If you're planning on spinning something like a panel cutter then this is not the router for it.

If you plan on using it for edge profiling (ogee, roundover, slot cutter, etc) it should be okay.

Make sure of other things like runout, bearing problems, shaft wear, etc... to make sure you minimize vibrations.

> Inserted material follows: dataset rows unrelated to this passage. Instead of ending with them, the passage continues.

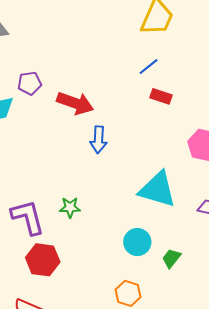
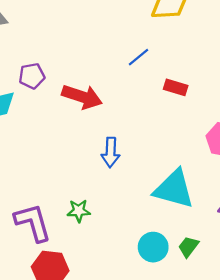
blue line: (149, 67) -> (138, 57), moved
blue arrow: (98, 140) -> (111, 152), moved
green trapezoid: (171, 258) -> (188, 247), moved

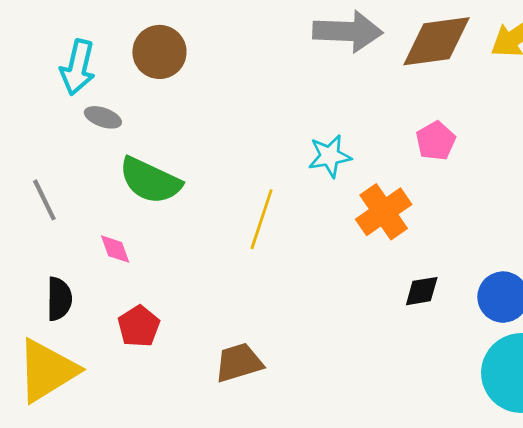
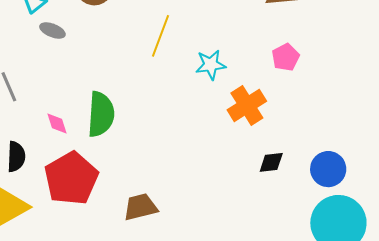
green semicircle: (150, 181) -> (101, 114), moved, turned -114
yellow line: (262, 219) -> (160, 36), moved
red pentagon: (139, 326) -> (71, 178), size x1.8

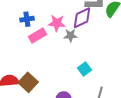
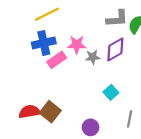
purple diamond: (82, 18) -> (115, 49), moved
blue cross: (27, 19) -> (44, 43), size x1.5

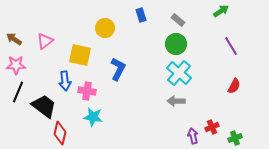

Also check brushes and commutator as dirty brushes may cause varying speeds which would not be good.

Good luck with it...


----------



## Nickp (Dec 4, 2012)

Deleted text...placed in wrong thread...sorry


----------



## ger21 (Feb 10, 2019)

https://www.amazon.com/Digital-Photo-Laser-Tachometer-Contact/dp/B001N4QY66


----------



## Herb Stoops (Aug 28, 2012)

Nickp said:


> Deleted text...placed in wrong thread...sorry


I agree with everything that Nick said, Do not try to use large bits in this router. In the time period these were used, they did all the larger profiles with a shaper. Routers were designed at first to routing small profiles by a hand held machine. They are under rated compared to modern routers, and will not hold up to the large bits produced today.

Herb


----------



## jayhawkins (Apr 8, 2019)

Hey thanks guys. These are some good thoughts. I was thinking it might be a M1-a, R5A or R5B, maybe a R518. And with the grey-green paint, it might be from the 60s. 

A couple guys at a wood-working store suggested that it might be running at 18,000 rpm (or possibly higher). Only the R518 moves slow enough to be OK. 

Regardless, I'm not comfortable putting a 2-1/4" bit in this old router. It is for slot cutting some flooring. Great tips on the bearings, shaft wear and vibrations.


----------